Tentatively I walked outside and was bewildered to see the widest stretch of star-studded firmament twinkling unhindered as if a shimmering cloth had adorned the otherwise plain night sky. I followed the rhythmic beat and came across a group of local folks performing Santhal dance. Their colorful attire and impeccable synchronization fascinated me as they continued their dance on the grass-lined by wildflowers.
As we continued our exploration of the hotel, suddenly I stepped onto a gigantic chessboard sprawled in the backyard with the chess pieces standing tall almost reaching my waist reminding me of the Harry Potter movie. The next day was kept for sightseeing. The second-largest earthen dam of India on the Kangsabati river enclosed by crown-shaped hillocks on all sides was a point of attraction along with sundry interesting places.
At sundown we returned to our hotel, enervated and patting each other’s back for making a successful trip when suddenly a voice from behind said “It would be incomplete if you don’t visit Bishnupur.” We turned back to see a retreating figure, the shadow merging in the inky foliage. After some deliberation, we conceded to prolong our trip for a day as the name Bishnupur sparked some curiosity in our overcurious minds and heightened our traveling spirit.

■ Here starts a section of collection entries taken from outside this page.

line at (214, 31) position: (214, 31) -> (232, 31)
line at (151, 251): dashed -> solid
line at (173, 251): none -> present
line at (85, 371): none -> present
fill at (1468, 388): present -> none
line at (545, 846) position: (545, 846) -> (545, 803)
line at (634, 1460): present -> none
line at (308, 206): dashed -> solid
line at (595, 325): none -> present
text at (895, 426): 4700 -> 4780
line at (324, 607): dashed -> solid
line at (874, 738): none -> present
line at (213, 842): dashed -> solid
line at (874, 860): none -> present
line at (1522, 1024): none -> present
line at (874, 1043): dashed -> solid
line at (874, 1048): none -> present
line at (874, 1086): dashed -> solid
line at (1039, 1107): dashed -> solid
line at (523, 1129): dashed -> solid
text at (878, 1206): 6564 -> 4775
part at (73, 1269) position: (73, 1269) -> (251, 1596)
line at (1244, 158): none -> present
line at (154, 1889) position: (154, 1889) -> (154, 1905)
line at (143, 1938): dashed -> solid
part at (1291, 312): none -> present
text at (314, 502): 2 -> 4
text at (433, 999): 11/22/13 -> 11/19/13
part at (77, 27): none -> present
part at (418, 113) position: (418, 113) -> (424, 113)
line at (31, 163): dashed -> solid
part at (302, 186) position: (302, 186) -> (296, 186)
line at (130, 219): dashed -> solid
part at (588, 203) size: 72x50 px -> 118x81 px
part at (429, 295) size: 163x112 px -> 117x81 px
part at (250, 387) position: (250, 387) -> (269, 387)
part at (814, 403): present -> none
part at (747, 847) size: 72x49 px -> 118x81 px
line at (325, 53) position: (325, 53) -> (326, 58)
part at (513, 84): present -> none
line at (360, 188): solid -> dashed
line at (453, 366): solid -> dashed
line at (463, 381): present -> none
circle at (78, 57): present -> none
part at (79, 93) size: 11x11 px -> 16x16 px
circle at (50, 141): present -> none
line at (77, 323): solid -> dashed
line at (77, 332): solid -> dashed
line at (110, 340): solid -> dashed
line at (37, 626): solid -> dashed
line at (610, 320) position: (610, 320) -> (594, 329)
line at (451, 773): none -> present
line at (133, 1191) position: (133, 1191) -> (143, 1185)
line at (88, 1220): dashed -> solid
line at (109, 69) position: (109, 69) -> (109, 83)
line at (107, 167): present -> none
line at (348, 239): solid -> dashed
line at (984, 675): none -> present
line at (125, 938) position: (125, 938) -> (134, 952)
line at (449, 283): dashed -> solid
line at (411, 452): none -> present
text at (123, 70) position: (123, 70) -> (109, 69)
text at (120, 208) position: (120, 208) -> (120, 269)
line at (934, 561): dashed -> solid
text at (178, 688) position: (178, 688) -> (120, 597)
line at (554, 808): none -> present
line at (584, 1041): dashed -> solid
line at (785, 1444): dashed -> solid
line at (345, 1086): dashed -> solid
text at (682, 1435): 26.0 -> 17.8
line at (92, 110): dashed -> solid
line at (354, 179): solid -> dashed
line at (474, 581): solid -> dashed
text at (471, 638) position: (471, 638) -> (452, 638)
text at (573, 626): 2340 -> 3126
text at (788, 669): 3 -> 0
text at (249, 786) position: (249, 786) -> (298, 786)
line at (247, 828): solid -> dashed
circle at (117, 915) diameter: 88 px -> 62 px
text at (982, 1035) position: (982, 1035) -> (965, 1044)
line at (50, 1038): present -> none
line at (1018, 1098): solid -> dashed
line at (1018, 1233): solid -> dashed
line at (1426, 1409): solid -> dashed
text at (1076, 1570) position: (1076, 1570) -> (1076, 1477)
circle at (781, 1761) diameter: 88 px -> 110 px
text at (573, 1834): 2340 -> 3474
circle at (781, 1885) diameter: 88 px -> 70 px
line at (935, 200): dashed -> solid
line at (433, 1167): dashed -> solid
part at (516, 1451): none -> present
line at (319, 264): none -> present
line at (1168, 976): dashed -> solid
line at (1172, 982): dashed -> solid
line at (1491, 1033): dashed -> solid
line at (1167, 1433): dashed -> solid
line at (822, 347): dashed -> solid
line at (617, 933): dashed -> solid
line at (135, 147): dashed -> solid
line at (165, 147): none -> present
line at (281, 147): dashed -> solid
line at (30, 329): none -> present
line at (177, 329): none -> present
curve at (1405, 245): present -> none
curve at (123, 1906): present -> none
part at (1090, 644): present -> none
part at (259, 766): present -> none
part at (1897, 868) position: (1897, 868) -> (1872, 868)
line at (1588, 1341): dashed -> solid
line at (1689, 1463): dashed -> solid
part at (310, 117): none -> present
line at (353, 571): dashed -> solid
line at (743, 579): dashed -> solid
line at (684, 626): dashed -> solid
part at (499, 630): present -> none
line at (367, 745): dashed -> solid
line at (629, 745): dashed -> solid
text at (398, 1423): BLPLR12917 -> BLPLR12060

Without further ado, the next morning we started for Bishnupur, once a thriving town with majestic temples under the reign of the Malla dynasty during the 17thcentury. History allures me and places with a historical imprint ignite an unguarded interest in me. Automatically I started caressing the strap of my camera all the way on the car till we finally reached our destination and beheld a most mesmerizing view.
Sheltered in the corners of the silent town are some of the most exquisite temples built with laterite or red bricks in terracotta tiles holding some of the most intricate designs and impeccable carvings were dextrously done by our prodigious ancestors depicting scenes of Ramayana and Mahabharata.
The temples were mainly Ek-Ratna or Pancha-Ratna style with sloping roofs curving towards the top over the sanctum-sanctorium. The exquisite terracotta works of Shyam Rai temple with its immaculate precision and the highly captivating Madanmohan temple with the typical Bengali chala-type roof surmounted by a single tower enthralled me the most and I could only stand there silently venerating the caliber of our sculptors who were in no sense lesser than Michelangelo but are bereft of their due recognition.
The picture of the temples now somewhat stranded and vacant, standing silently amid the coarsely grown grass with a little flock of scattered tourists here and there portrayed a picture of abandonment and desolation, amplified by sharp contrast to their once glory in the thriving Malla dynasty days.
At that very moment, I pledged to write about them, to make people cognizant of the hidden treasures sheltered in the remote corners, and hoped, with proper advertisement and recreation centers like hotels and restaurants, the lost grandeur of this magical place can be reinstated.
Nurturing a penchant for history, I read about the Nagara styles of temples and was mesmerized by merely seeing pictures of Dilwara temple of Mt Abu and Kailash temple of Ellora and was glad that this trip only enriched my experience further.
The trail of perspiration running down my neck or the permanently curved eyebrows shielding the blazing sun was long forgotten as my concentration lay in fastidiously positioning my camera lens to take the best pictures.
As evening descended we decided to head home, all immersed in their own reverie, a pleasant silence playing in the car and suddenly my dream garnered much relevance. I returned home with a treasure trove of experience and a tranquil mind, our small trip evolved into an unexpected beautiful memory and I smiled subtly at the yellow-rimmed horizon.